Companies are struggling to recruit talent in a competitive market. As marketers have known for years a compelling pitch isn’t one-dimensional.
Managers are struggling to hire in one of the most competitive job markets they’ve seen in their lifetimes. I’ve been hiring tech talent for decades, beginning at the height of the dot com boom and through the years since including the hypercompetitive years of late. Having primarily worked at startups I’ve always had to compete for candidates against companies in a heavier weight class. Big Tech like Amazon, Google, Facebook as well as the hot startup du jour (Uber, Twitter, Four Square) have always outclassed me when it came to cash. I learned to be effective in recruiting and closing candidates against better capitalized alternatives and you can, too.
Unless you’re the big company in your market, odds are your salary is not the top and so you can’t compete on that dimension alone.
Consider a product category. It could be cars, accounting, golf clubs, clothes, CRM software, anything at all. Within that category you have different options. There is the premium brand, costly but known for luxury. On the other end is the discount brand, the lowest cost in the category. Another option might be the value brand, not the cheapest or costliest, but the best value for the money. Beyond the dimension of cost there are other factors: the biggest, the lightest, the fastest. There are often other dimensions like the most flexible, the easiest to use, the one with the most partners or integrations. Different customers are drawn to different value propositions within the category.
What you don’t want to be is #2. Being the cheapest option can be a good position in many categories (think $0.99 pizza in New York City). It doesn’t help to be the second cheapest. If someone is price sensitive, they will buy the cheapest, not the second cheapest. If someone wants flexibility, they want the most flexible, not the somewhat flexible.

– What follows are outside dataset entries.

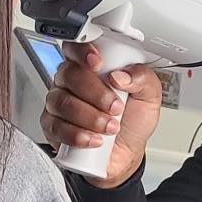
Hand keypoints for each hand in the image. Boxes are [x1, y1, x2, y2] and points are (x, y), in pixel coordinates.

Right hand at [41, 44, 162, 189]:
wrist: (125, 154)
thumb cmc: (132, 122)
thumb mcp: (149, 97)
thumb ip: (143, 78)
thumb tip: (121, 75)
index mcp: (91, 67)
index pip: (76, 48)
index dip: (82, 52)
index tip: (98, 64)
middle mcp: (71, 82)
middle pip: (69, 75)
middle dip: (95, 93)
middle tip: (116, 107)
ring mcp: (59, 104)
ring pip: (62, 102)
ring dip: (90, 117)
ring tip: (110, 127)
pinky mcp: (52, 127)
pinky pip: (56, 126)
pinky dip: (77, 135)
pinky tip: (94, 140)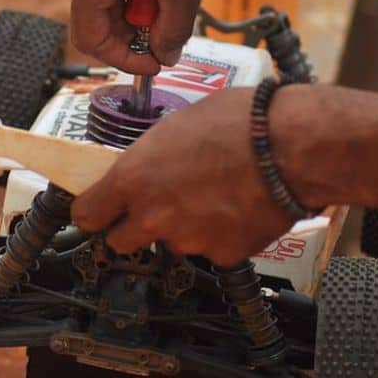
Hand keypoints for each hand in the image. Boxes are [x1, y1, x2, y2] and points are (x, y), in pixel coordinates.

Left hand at [71, 88, 293, 266]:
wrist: (291, 145)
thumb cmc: (239, 123)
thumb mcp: (178, 123)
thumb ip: (151, 153)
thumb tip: (147, 162)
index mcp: (134, 177)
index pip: (87, 214)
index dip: (93, 212)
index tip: (98, 210)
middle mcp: (153, 215)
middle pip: (121, 241)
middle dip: (133, 227)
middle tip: (156, 205)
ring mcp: (188, 239)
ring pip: (172, 242)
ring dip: (183, 226)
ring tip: (211, 194)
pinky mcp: (222, 255)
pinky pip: (211, 249)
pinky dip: (220, 235)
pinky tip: (235, 207)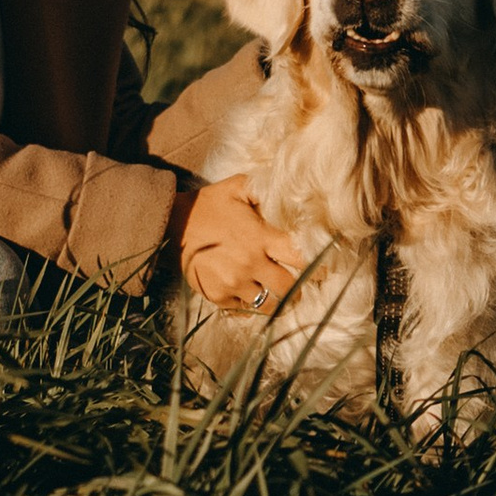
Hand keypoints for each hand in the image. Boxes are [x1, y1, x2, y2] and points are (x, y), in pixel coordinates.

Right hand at [166, 178, 308, 316]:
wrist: (171, 224)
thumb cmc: (209, 204)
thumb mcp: (237, 187)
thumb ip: (265, 188)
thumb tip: (293, 191)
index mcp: (259, 237)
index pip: (300, 258)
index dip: (317, 265)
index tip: (324, 268)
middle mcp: (249, 263)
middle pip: (289, 288)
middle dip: (300, 288)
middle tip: (302, 285)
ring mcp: (233, 283)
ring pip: (269, 305)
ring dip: (278, 301)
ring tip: (281, 296)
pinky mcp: (218, 296)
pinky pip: (244, 309)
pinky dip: (252, 304)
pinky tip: (252, 294)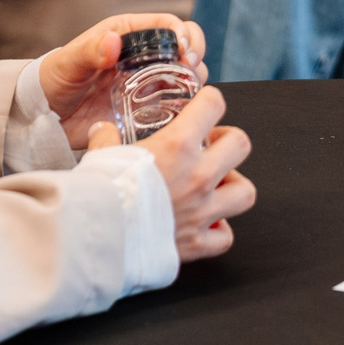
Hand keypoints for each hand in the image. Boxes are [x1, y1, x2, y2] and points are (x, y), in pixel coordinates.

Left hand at [38, 13, 207, 145]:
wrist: (43, 115)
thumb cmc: (53, 79)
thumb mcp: (68, 63)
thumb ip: (89, 52)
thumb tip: (112, 42)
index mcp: (127, 34)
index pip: (168, 24)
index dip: (183, 34)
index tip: (184, 50)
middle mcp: (143, 56)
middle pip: (186, 47)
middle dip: (196, 55)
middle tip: (191, 69)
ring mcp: (147, 82)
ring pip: (186, 76)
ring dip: (194, 82)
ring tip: (187, 93)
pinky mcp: (146, 108)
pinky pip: (175, 105)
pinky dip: (184, 108)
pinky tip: (180, 114)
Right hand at [86, 86, 254, 261]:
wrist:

What you don’t want to be is #2.
But wait, you point out, it’s never one thing. They might be price sensitive but don’t necessarily want the absolute cheapest because the second cheapest has more options that are worth the extra cost. You’re right. The marketing mistake would be to only compete on cost and not be the cheapest, or only compete on weight and not be the lightest. Products and services often compete on multiple dimensions and can own their niche not in one dimension but in the multidimensional space. They key, of course, is it must be a real dimension customers care about. Being the most colorful wrench probably isn’t going to help your wrench sales.
As I’ve noted in prior articles, when you compete for candidates, you are selling job openings. What do you compete on? At my startups I could not compete on salary alone (by which I mean salary, bonus, and benefits). Even throwing in stock options we weren’t financially equivalent; those Big Tech companies could always outspend me. Salary matters to everyone, but it’s not the only dimension. I had to be competitive with salary, but I couldn’t count on being #1. (With candidates for whom salary was the only dimension, I lost out, but there was nothing I could do in those cases.)
Obviously, title / role matters as well, but presumably the candidate can find the title elsewhere. The role, however even if the same on paper, may be different from one company to the next. A vet is a vet, you take care of animals. However, working as a vet in downtown Boston is very different from working as a vet in rural Oklahoma in terms of what you’re likely to encounter.
Culture, opportunity for growth, and the team (manager, peers, subordinates) are all unique. It can be similar, but is not quite the same, from one company to the next. The product / service and the mission of the company will also vary greatly.
If you’re going to sell along one dimension, you better be the first choice in that dimension. Unless you’re the big company in your market, odds are your salary is not the top and so you can’t compete on that dimension alone.
As I’ve noted before, your marketing team understands this well. Sit down with them and use marketing techniques to recruit for your jobs. Create a value proposition for your roles that aren’t just about financial compensation. As they’ll tell you, in a competitive market, you need marketing to succeed.